My workflow for SDXL models. It is a bit messy but functional. Has the following high level features:
Text to Image and Image to Image from multiple sources
I2I can be from random Danbooru posts, image file, image folder, URL, or video with optional autotagging.
Wildcard support
Randomized orientation and image ratio
Prompt list to create a series of images from a file
Batch or single image generation
Multiple detailers with support for detailing of background characters and faces and NSFW areas
Uses a mix of LCM and standard samplers to speed up generation
Description
First release
FAQ
Comments (4)
where to find the models for NSFW detailer and logo remover?
Thanks for the question. I added links to models in the suggested resources.
Been searching none stop for a I2I workflow and struggling :D, I am trying yours now (thank you btw for putting the time in and creating one).
I am struggling though to follow your instructions, I am trying to use local images on my computer, Do I reload "Input 2 - load image" and the just keep reloading nodes that are connected to it to make it work? - sorry I am sure its pretty straight forward but I am useless at this ^_^
Thanks for reaching out. I would say that this workflow is more complicated than you need if you are looking for a basic I2I workflow. My instructions are also assuming a base understanding of Comfy, so my apologies. This is just a dump of my workflow that I have been tweaking so it is not super organized like others but I find it functional with a lot of flexibility.
At a basic level, any T2I workflow can be converted to an I2I workflow by replacing the empty latent with the Load Image node and lower the denoise level on the Ksampler node. For the denoise level, the simplistic way to think about it is "How much do I want the output to be different from the input image?" So, for a denoise of 1.00 or 100% change, the output will be completely different from the input no matter what you feed it. That is what you want for a T2I but not a I2I. If you lower the denoise to say 0.9(90%), there will be drastic changes but the output will take hints from the input image. If you drop it to say 0.5 (50%), there will be some changes but the base image will be mostly maintained.

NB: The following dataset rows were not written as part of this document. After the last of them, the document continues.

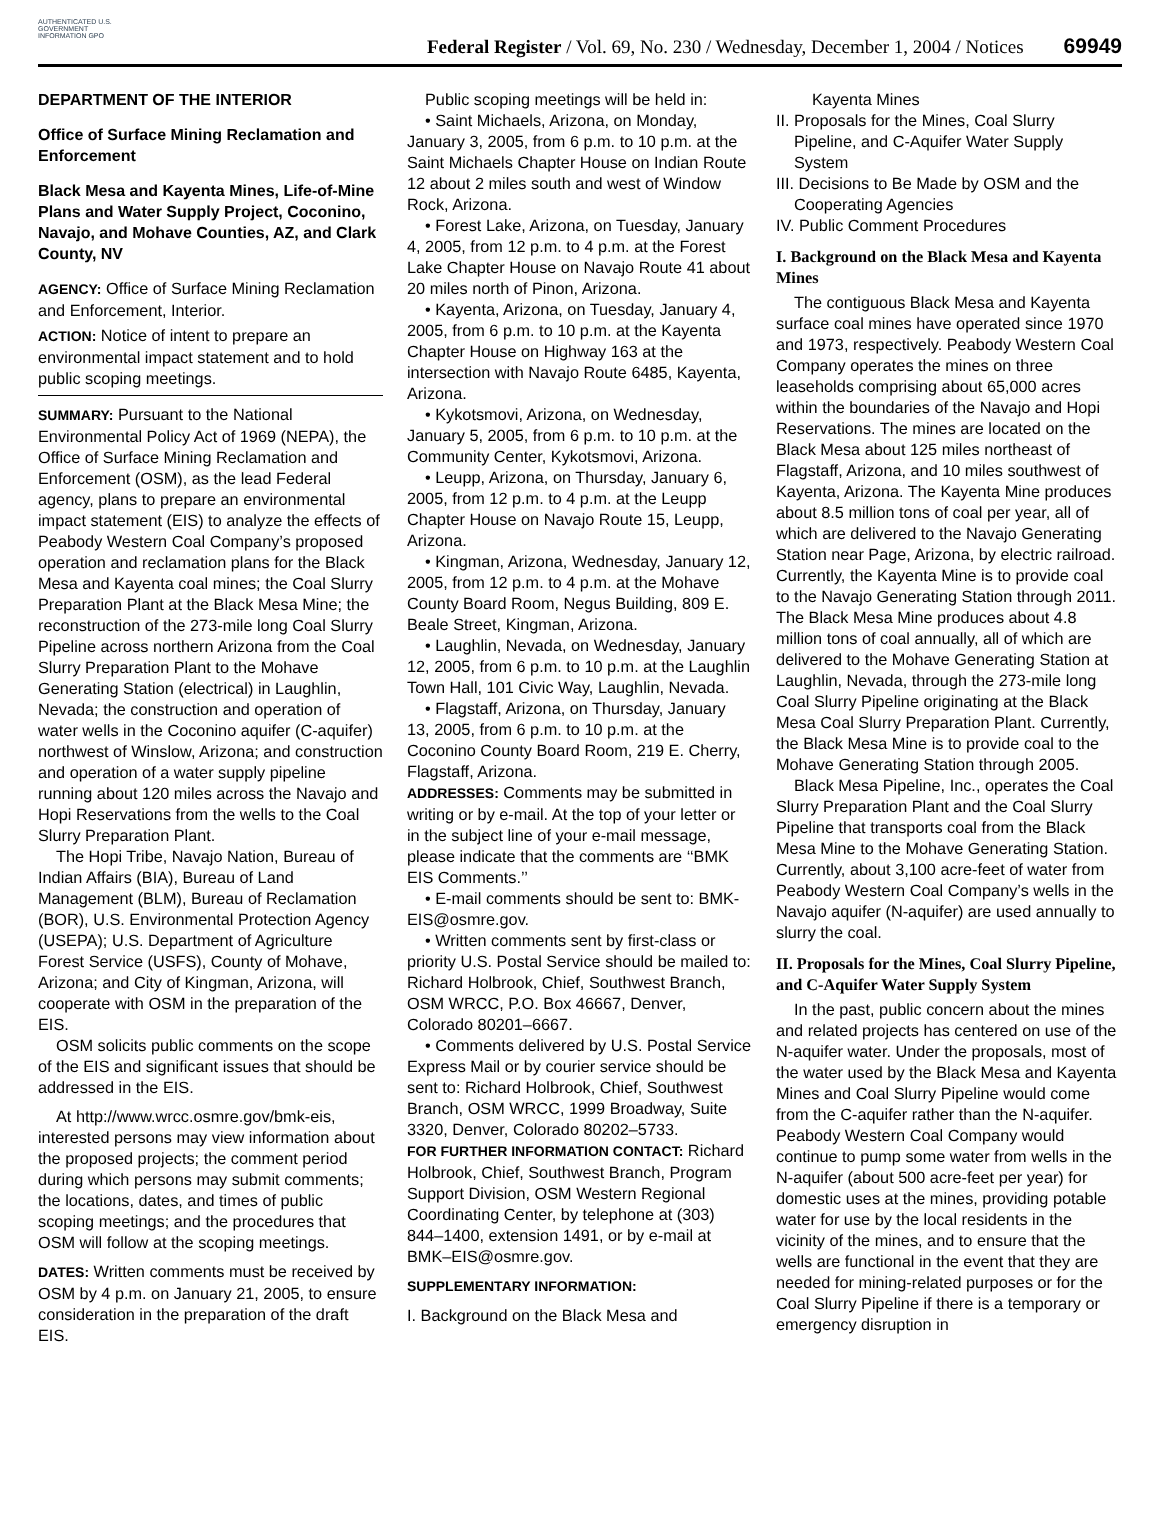AUTHENTICATED U.S. GOVERNMENT INFORMATION GPO
Federal Register / Vol. 69, No. 230 / Wednesday, December 1, 2004 / Notices
69949
DEPARTMENT OF THE INTERIOR
Office of Surface Mining Reclamation and Enforcement
Black Mesa and Kayenta Mines, Life-of-Mine Plans and Water Supply Project, Coconino, Navajo, and Mohave Counties, AZ, and Clark County, NV
AGENCY: Office of Surface Mining Reclamation and Enforcement, Interior.
ACTION: Notice of intent to prepare an environmental impact statement and to hold public scoping meetings.
SUMMARY: Pursuant to the National Environmental Policy Act of 1969 (NEPA), the Office of Surface Mining Reclamation and Enforcement (OSM), as the lead Federal agency, plans to prepare an environmental impact statement (EIS) to analyze the effects of Peabody Western Coal Company’s proposed operation and reclamation plans for the Black Mesa and Kayenta coal mines; the Coal Slurry Preparation Plant at the Black Mesa Mine; the reconstruction of the 273-mile long Coal Slurry Pipeline across northern Arizona from the Coal Slurry Preparation Plant to the Mohave Generating Station (electrical) in Laughlin, Nevada; the construction and operation of water wells in the Coconino aquifer (C-aquifer) northwest of Winslow, Arizona; and construction and operation of a water supply pipeline running about 120 miles across the Navajo and Hopi Reservations from the wells to the Coal Slurry Preparation Plant.
The Hopi Tribe, Navajo Nation, Bureau of Indian Affairs (BIA), Bureau of Land Management (BLM), Bureau of Reclamation (BOR), U.S. Environmental Protection Agency (USEPA); U.S. Department of Agriculture Forest Service (USFS), County of Mohave, Arizona; and City of Kingman, Arizona, will cooperate with OSM in the preparation of the EIS.
OSM solicits public comments on the scope of the EIS and significant issues that should be addressed in the EIS.
At http://www.wrcc.osmre.gov/bmk-eis, interested persons may view information about the proposed projects; the comment period during which persons may submit comments; the locations, dates, and times of public scoping meetings; and the procedures that OSM will follow at the scoping meetings.
DATES: Written comments must be received by OSM by 4 p.m. on January 21, 2005, to ensure consideration in the preparation of the draft EIS.
Public scoping meetings will be held in:
• Saint Michaels, Arizona, on Monday, January 3, 2005, from 6 p.m. to 10 p.m. at the Saint Michaels Chapter House on Indian Route 12 about 2 miles south and west of Window Rock, Arizona.
• Forest Lake, Arizona, on Tuesday, January 4, 2005, from 12 p.m. to 4 p.m. at the Forest Lake Chapter House on Navajo Route 41 about 20 miles north of Pinon, Arizona.
• Kayenta, Arizona, on Tuesday, January 4, 2005, from 6 p.m. to 10 p.m. at the Kayenta Chapter House on Highway 163 at the intersection with Navajo Route 6485, Kayenta, Arizona.
• Kykotsmovi, Arizona, on Wednesday, January 5, 2005, from 6 p.m. to 10 p.m. at the Community Center, Kykotsmovi, Arizona.
• Leupp, Arizona, on Thursday, January 6, 2005, from 12 p.m. to 4 p.m. at the Leupp Chapter House on Navajo Route 15, Leupp, Arizona.
• Kingman, Arizona, Wednesday, January 12, 2005, from 12 p.m. to 4 p.m. at the Mohave County Board Room, Negus Building, 809 E. Beale Street, Kingman, Arizona.
• Laughlin, Nevada, on Wednesday, January 12, 2005, from 6 p.m. to 10 p.m. at the Laughlin Town Hall, 101 Civic Way, Laughlin, Nevada.
• Flagstaff, Arizona, on Thursday, January 13, 2005, from 6 p.m. to 10 p.m. at the Coconino County Board Room, 219 E. Cherry, Flagstaff, Arizona.
ADDRESSES: Comments may be submitted in writing or by e-mail. At the top of your letter or in the subject line of your e-mail message, please indicate that the comments are ‘‘BMK EIS Comments.’’
• E-mail comments should be sent to: BMK-EIS@osmre.gov.
• Written comments sent by first-class or priority U.S. Postal Service should be mailed to: Richard Holbrook, Chief, Southwest Branch, OSM WRCC, P.O. Box 46667, Denver, Colorado 80201–6667.
• Comments delivered by U.S. Postal Service Express Mail or by courier service should be sent to: Richard Holbrook, Chief, Southwest Branch, OSM WRCC, 1999 Broadway, Suite 3320, Denver, Colorado 80202–5733.
FOR FURTHER INFORMATION CONTACT: Richard Holbrook, Chief, Southwest Branch, Program Support Division, OSM Western Regional Coordinating Center, by telephone at (303) 844–1400, extension 1491, or by e-mail at BMK–EIS@osmre.gov.
SUPPLEMENTARY INFORMATION:
I. Background on the Black Mesa and
Kayenta Mines
II. Proposals for the Mines, Coal Slurry Pipeline, and C-Aquifer Water Supply System
III. Decisions to Be Made by OSM and the Cooperating Agencies
IV. Public Comment Procedures
I. Background on the Black Mesa and Kayenta Mines
The contiguous Black Mesa and Kayenta surface coal mines have operated since 1970 and 1973, respectively. Peabody Western Coal Company operates the mines on three leaseholds comprising about 65,000 acres within the boundaries of the Navajo and Hopi Reservations. The mines are located on the Black Mesa about 125 miles northeast of Flagstaff, Arizona, and 10 miles southwest of Kayenta, Arizona. The Kayenta Mine produces about 8.5 million tons of coal per year, all of which are delivered to the Navajo Generating Station near Page, Arizona, by electric railroad. Currently, the Kayenta Mine is to provide coal to the Navajo Generating Station through 2011. The Black Mesa Mine produces about 4.8 million tons of coal annually, all of which are delivered to the Mohave Generating Station at Laughlin, Nevada, through the 273-mile long Coal Slurry Pipeline originating at the Black Mesa Coal Slurry Preparation Plant. Currently, the Black Mesa Mine is to provide coal to the Mohave Generating Station through 2005.
Black Mesa Pipeline, Inc., operates the Coal Slurry Preparation Plant and the Coal Slurry Pipeline that transports coal from the Black Mesa Mine to the Mohave Generating Station. Currently, about 3,100 acre-feet of water from Peabody Western Coal Company’s wells in the Navajo aquifer (N-aquifer) are used annually to slurry the coal.
II. Proposals for the Mines, Coal Slurry Pipeline, and C-Aquifer Water Supply System
In the past, public concern about the mines and related projects has centered on use of the N-aquifer water. Under the proposals, most of the water used by the Black Mesa and Kayenta Mines and Coal Slurry Pipeline would come from the C-aquifer rather than the N-aquifer. Peabody Western Coal Company would continue to pump some water from wells in the N-aquifer (about 500 acre-feet per year) for domestic uses at the mines, providing potable water for use by the local residents in the vicinity of the mines, and to ensure that the wells are functional in the event that they are needed for mining-related purposes or for the Coal Slurry Pipeline if there is a temporary or emergency disruption in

For this workflow specifically, you will need to turn off the Booru Blank Bypass so you don't send a blank latent. You enable the Booru Image Bypass group. You will likely need to bypass some of the other inputs because they will stop generation without a valid input (URL, Video, Dir path). The other option is to just give them valid inputs. As you stated, for a local image file, Input 2 is correct. Select your image and have the switch on input 2. With the group enabled it will lower the denoise level to 0.5 based on the constant float setting in the group. You can adjust as you need using that constant float node and it fill feed it into the Ksampler node. Another note, make sure you select a fixed aspect ratio and make it a portrait ratio with a width that is reasonable for your setup (832x1216, for example). This will dictate shortest dimension for your first image. (note: if you input a landscape picture the workflow will change the orientation automatically [portrait to landscape] and keep the aspect ratio of the input image scaled based on the shorter dimension). Hopefully this helps and good luck.